Task: Copy out each line of the data that holds the string "elbow".

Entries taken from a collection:
Content starts

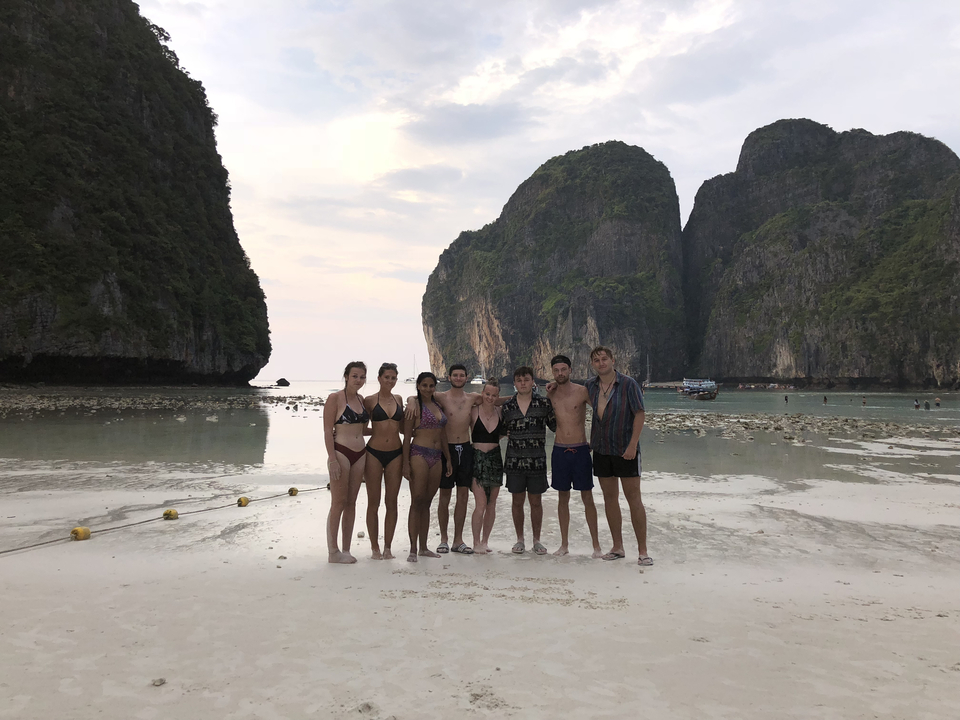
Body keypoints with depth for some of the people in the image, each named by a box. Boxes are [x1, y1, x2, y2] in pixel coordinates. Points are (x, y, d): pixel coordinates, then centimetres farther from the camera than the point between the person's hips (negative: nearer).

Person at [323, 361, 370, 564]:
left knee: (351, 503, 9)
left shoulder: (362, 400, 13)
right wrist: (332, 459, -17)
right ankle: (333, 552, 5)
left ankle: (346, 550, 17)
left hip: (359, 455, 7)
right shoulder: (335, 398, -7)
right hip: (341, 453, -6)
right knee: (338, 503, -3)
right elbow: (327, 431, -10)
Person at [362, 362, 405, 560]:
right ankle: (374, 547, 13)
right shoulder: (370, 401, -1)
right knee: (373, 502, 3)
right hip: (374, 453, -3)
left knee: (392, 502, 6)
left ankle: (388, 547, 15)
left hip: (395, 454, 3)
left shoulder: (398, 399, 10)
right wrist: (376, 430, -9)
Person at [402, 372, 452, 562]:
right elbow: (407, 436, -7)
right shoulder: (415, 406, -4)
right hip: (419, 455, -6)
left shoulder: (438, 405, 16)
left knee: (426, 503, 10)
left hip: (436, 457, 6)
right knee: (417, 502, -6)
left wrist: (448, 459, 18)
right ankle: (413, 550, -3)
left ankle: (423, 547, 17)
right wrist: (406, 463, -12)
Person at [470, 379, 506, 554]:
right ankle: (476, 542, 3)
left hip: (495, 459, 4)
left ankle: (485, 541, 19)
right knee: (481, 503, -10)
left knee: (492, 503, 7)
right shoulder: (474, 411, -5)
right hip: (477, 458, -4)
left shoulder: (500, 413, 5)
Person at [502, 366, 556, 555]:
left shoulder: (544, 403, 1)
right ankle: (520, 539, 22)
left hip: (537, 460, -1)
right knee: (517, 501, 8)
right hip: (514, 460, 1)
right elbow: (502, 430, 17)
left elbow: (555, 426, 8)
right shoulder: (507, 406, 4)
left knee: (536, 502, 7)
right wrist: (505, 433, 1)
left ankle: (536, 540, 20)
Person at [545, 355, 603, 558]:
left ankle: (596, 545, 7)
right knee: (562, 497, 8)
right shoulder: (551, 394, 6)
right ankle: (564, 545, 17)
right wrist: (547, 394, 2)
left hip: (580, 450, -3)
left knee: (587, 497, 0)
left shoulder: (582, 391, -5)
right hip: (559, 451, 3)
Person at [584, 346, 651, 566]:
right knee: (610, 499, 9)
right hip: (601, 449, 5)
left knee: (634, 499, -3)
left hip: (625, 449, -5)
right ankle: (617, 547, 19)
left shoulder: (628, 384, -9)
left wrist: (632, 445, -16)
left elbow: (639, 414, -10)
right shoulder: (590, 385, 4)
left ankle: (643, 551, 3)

Content ends

Solution for this task:
right elbow: (327, 431, -10)
right elbow: (407, 436, -7)
right elbow: (502, 430, 17)
left elbow: (555, 426, 8)
left elbow: (639, 414, -10)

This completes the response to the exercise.